* Extrait à lire *
* * *
La confusion entre le contenant et le contenu ramène au rapport entre l’enfant et la mère. En effet, inconsciemment, la mère qui doit jouer un rôle de contenant, semble – pour Mallarmé – ne pas pouvoir le jouer, et ainsi poser des limites. L’enfant souffre d’une angoisse démesurée, ne se sentant plus étayé par sa génitrice. Mallarmé, dans son autobiographie, dit avoir tout perdu à la mort de sa mère. Il avait 7 ans. Placé dans diverses institutions ou par le biais déjà de l’écriture, il tente de se recréer un contenant mais, hélas, ses cent petits cahiers de vers qui m’ont toujours été confisqués ne purent jouer ce rôle rassurant, malgré le positionnement des mots sur la feuille destiné à se représenter dans l’espace cette mère a jamais perdue. N’a-t-il pas voulu mettre en images ses mots, comme pour tenter de donner une forme à son texte, pour donner corps à cette mère défunte ? L’espace de la feuille ne semble pourtant pas avoir réussi à délimiter, à canaliser cette douloureuse perte.
La place de l’oralité dans le poème
Dans la note d’introduction du poème « Un coup de dés », Mallarmé parle de la différence des caractères d’imprimerie qui, pour lui, doit dicter la portée et la modulation de l’émission orale. L’auteur souhaite que son poème soit lu à voix haute et il en indique même les intonations. Cependant, ce qui est le plus marquant, c’est son souhait que cela passe par la bouche. Pour la méthode freudienne, la bouche est avant tout la zone d’oralité et elle nous rapproche des premiers rapports à la mère. En effet, la succion vient, dans les premiers temps de l’enfance, rassurer le nourrisson. Mallarmé semble rechercher cette sécurité perdue mais sans jamais la re-trouver. La dernière phrase de son poème « Angoisse » en est le témoignage : Ayant peur de mourir lorsque je couche seul... Il dira d’ailleurs que le sentiment de solitude le suivra toute sa vie.
L’effacement du poète ?
* * *
* Documents fournis *
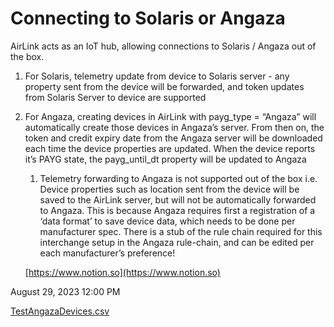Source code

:# Connecting to Solaris or Angaza

AirLink acts as an IoT hub, allowing connections to Solaris / Angaza out of the box. 

1. For Solaris, telemetry update from device to Solaris server - any property sent from the device will be forwarded, and token updates from Solaris Server to device are supported
2. For Angaza, creating devices in AirLink with payg_type = “Angaza” will automatically create those devices in Angaza’s server. From then on, the token and credit expiry date from the Angaza server will be downloaded each time the device properties are updated. When the device reports it’s PAYG state, the payg_until_dt property will be updated to Angaza
    1. Telemetry forwarding to Angaza is not supported out of the box i.e. Device properties such as location sent from the device will be saved to the AirLink server, but will not be automatically forwarded to Angaza. This is because Angaza requires first a registration of a ‘data format’ to save device data, which needs to be done per manufacturer spec. There is a stub of the rule chain required for this interchange setup in the Angaza rule-chain, and can be edited per each manufacturer’s preference!
    
    [https://www.notion.so](https://www.notion.so)
    

August 29, 2023 12:00 PM 

[TestAngazaDevices.csv](Connecting%20to%20Solaris%20or%20Angaza%20583f4651d258432b995c6e79fd468c48/TestAngazaDevices.csv)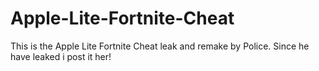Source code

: # Apple-Lite-Fortnite-Cheat
This is the Apple Lite Fortnite Cheat leak and remake by Police. Since he have leaked i post it her!








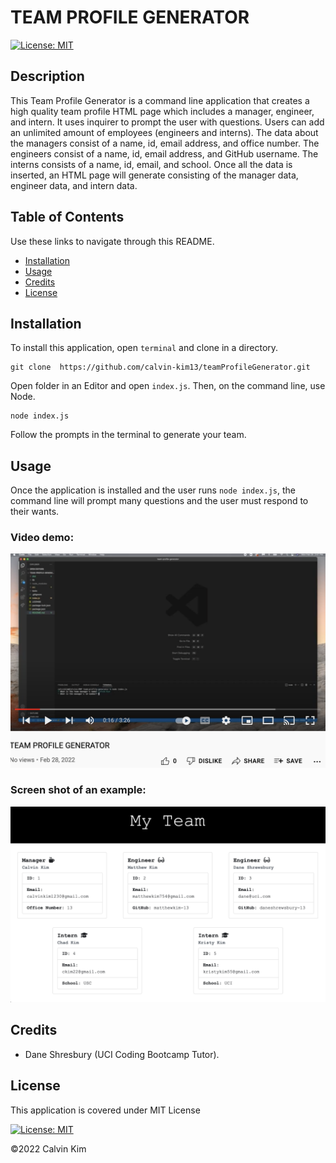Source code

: # TEAM PROFILE GENERATOR
[![License: MIT](https://img.shields.io/badge/License-MIT-blue.svg)](https://opensource.org/licenses/MIT)

## Description

This Team Profile Generator is a command line application that creates a high quality team profile HTML page which includes a manager, engineer, and intern. It uses inquirer to prompt the user with questions. Users can add an unlimited amount of employees (engineers and interns). The data about the managers consist of a name, id, email address, and office number. The engineers consist of a name, id, email address, and GitHub username. The interns consists of a name, id, email, and school. Once all the data is inserted, an HTML page will generate consisting of the manager data, engineer data, and intern data.

## Table of Contents

Use these links to navigate through this README.

- [Installation](#installation)
- [Usage](#usage)
- [Credits](#credits)
- [License](#license)

## Installation

To install this application, open `terminal` and clone in a directory.
 
    git clone  https://github.com/calvin-kim13/teamProfileGenerator.git

Open folder in an Editor and open `index.js`. Then, on the command line, use Node.

	node index.js

Follow the prompts in the terminal to generate your team.

## Usage

Once the application is installed and the user runs `node index.js`, the command line will prompt many questions and the user must respond to their wants.

### Video demo:
[![README.md Generator](/dist/video-screenshot.png)](https://www.youtube.com/watch?v=CPzJxDLYQ5A&list=PLPdVLNElkLqdkJ6MO1l6FyNAu1lVDLa_Y&index=2)

### Screen shot of an example:
![Alt text](/dist/myTeam.png?raw=true "Optional Title")
    

## Credits

- Dane Shresbury (UCI Coding Bootcamp Tutor).

## License

This application is covered under MIT License    

[![License: MIT](https://img.shields.io/badge/License-MIT-blue.svg)](https://opensource.org/licenses/MIT)

©2022 Calvin Kim

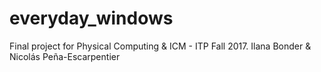 # everyday_windows
Final project for Physical Computing &amp; ICM - ITP Fall 2017. Ilana Bonder &amp; Nicolás Peña-Escarpentier
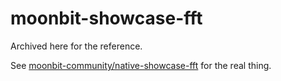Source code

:# moonbit-showcase-fft

Archived here for the reference.

See [moonbit-community/native-showcase-fft](https://github.com/moonbit-community/native-showcase-fft)
for the real thing.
* * *
* Consigne *
Répondez aux questions suivantes à l'aide de l'extrait sur Mallarmé.
(a) Quel âge avait Mallarmé à la mort de sa mère ?
(b) Dans quel texte Mallarmé évoque-t-il la différence des caractères d'imprimerie ?
(c) Pour la méthode freudienne, qu'est-ce que la bouche avant tout ?

* Corrigé *
(a) Il avait 7 ans.
(b) Dans la note d'introduction du poème « Un coup de dés ».
(c) La zone d'oralité.